## Material provided
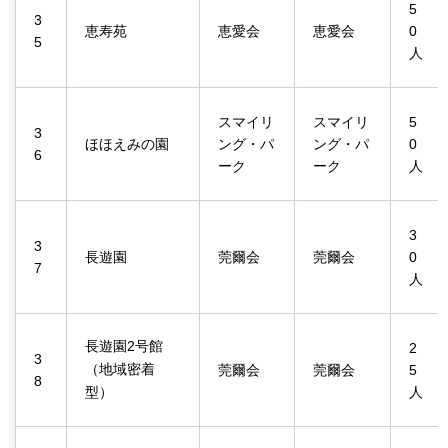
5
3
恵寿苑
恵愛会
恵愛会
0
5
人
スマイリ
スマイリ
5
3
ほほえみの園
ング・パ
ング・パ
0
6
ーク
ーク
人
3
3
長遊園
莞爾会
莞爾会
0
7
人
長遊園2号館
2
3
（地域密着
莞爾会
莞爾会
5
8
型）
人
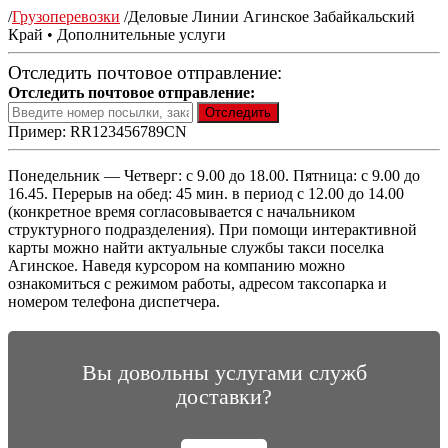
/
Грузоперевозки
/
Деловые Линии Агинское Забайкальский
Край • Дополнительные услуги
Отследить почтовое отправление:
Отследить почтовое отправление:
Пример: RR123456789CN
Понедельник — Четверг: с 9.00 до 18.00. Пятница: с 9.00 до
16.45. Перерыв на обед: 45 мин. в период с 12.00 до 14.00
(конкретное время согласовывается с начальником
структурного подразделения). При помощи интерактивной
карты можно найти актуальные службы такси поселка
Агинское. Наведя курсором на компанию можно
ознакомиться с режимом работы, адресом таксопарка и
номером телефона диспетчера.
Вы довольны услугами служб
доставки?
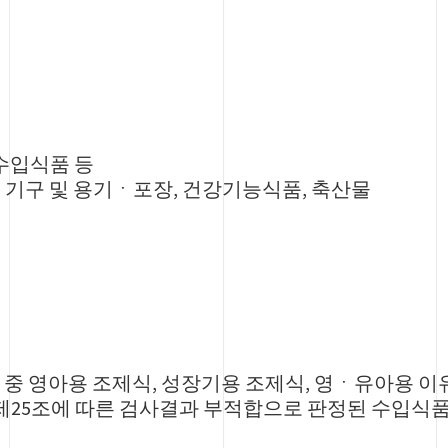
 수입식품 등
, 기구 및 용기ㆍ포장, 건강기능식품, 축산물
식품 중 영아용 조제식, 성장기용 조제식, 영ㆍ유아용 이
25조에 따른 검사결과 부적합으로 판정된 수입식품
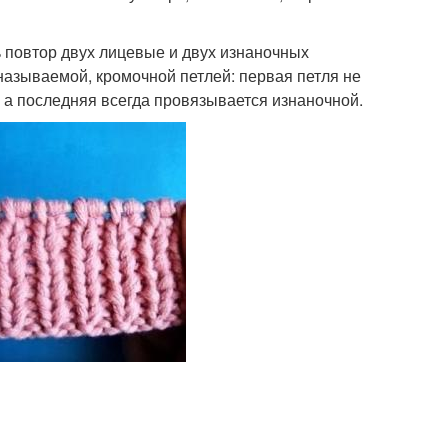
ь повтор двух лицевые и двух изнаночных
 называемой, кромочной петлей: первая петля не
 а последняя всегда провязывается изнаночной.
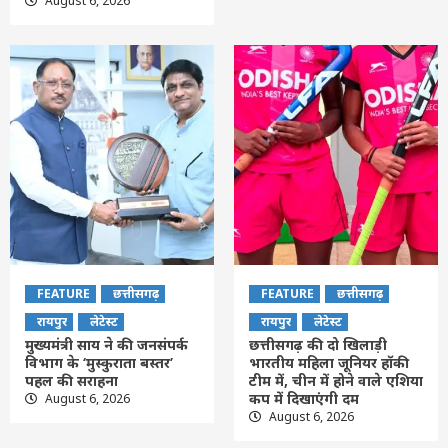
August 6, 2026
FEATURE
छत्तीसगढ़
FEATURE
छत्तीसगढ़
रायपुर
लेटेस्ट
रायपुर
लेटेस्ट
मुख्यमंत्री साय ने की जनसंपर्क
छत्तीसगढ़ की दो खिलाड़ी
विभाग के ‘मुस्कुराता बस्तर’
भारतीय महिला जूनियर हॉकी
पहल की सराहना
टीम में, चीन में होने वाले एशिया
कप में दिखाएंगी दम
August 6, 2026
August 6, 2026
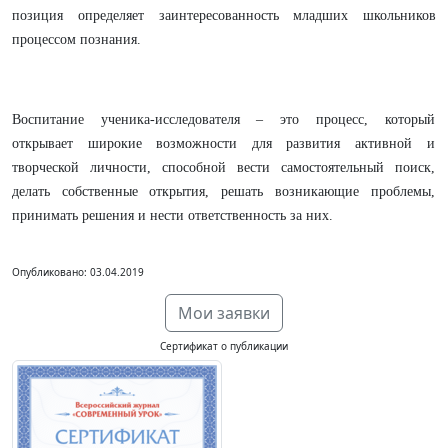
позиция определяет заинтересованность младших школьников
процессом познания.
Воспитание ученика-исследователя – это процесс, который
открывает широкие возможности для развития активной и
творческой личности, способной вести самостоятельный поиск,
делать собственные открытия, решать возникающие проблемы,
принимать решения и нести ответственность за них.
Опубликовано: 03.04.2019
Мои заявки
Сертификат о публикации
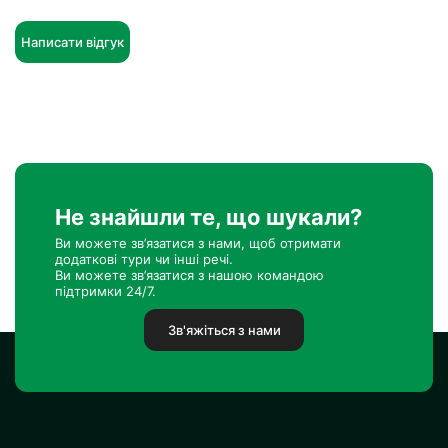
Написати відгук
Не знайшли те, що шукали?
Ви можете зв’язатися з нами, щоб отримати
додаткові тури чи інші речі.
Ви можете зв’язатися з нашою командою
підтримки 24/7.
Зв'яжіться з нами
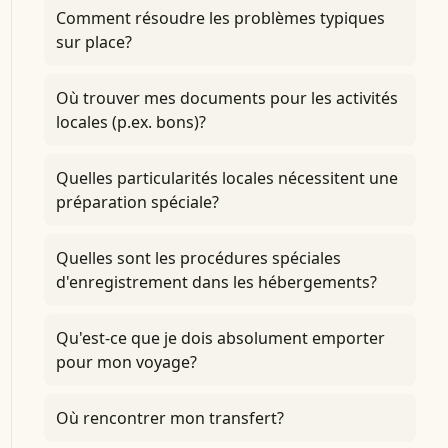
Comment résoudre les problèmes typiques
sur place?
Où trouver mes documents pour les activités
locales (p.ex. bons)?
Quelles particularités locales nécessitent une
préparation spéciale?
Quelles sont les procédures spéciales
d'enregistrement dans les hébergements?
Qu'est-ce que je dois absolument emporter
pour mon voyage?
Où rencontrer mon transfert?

==

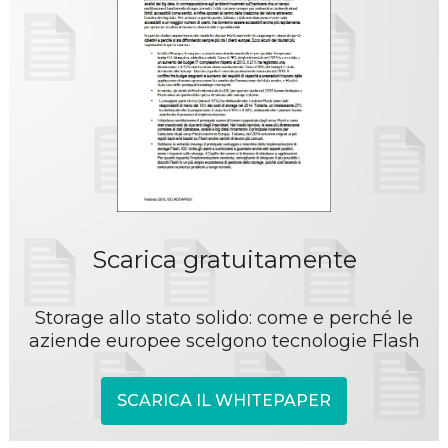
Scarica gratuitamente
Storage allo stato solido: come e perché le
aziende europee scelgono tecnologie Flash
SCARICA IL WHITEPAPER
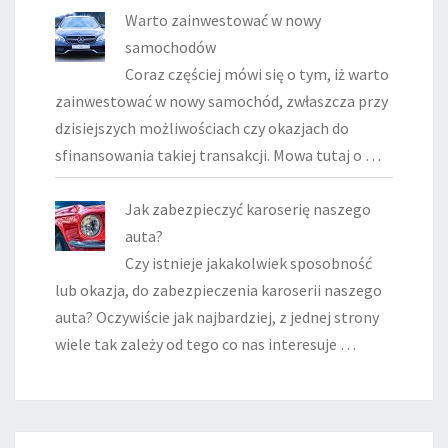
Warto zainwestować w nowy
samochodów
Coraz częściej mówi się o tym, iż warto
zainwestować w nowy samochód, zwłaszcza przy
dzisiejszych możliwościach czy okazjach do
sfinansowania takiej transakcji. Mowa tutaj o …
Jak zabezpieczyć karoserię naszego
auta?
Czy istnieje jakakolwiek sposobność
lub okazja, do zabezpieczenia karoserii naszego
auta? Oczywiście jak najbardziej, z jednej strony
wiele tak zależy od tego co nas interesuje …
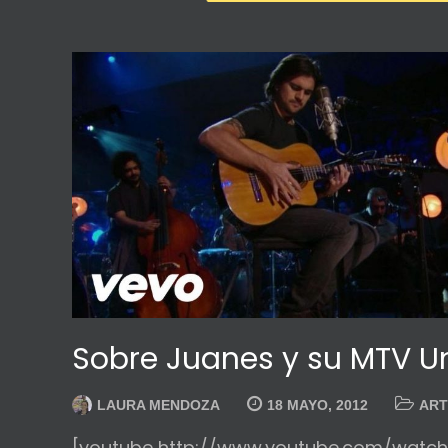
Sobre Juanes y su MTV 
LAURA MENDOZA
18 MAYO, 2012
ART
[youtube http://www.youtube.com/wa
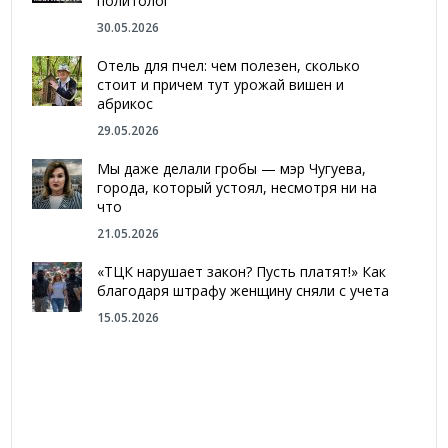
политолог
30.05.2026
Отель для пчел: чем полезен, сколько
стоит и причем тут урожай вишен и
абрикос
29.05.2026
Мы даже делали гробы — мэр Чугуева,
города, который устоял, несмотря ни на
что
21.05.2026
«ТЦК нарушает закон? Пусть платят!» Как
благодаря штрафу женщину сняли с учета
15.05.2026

...

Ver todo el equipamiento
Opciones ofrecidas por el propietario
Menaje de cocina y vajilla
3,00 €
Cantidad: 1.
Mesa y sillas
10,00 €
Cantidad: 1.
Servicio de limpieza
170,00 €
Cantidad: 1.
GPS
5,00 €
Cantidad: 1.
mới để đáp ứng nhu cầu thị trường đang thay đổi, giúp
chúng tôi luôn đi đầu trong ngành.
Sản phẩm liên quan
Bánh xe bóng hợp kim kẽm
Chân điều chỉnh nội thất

## Requirement
From the listing above, repeat exactly the lines starting at the line that includes "locales (p.ex. bons)?" and ending at the line that includes "Où rencontrer mon transfert?", with nothing outside that span.

## Exercise result
locales (p.ex. bons)?
Quelles particularités locales nécessitent une
préparation spéciale?
Quelles sont les procédures spéciales
d'enregistrement dans les hébergements?
Qu'est-ce que je dois absolument emporter
pour mon voyage?
Où rencontrer mon transfert?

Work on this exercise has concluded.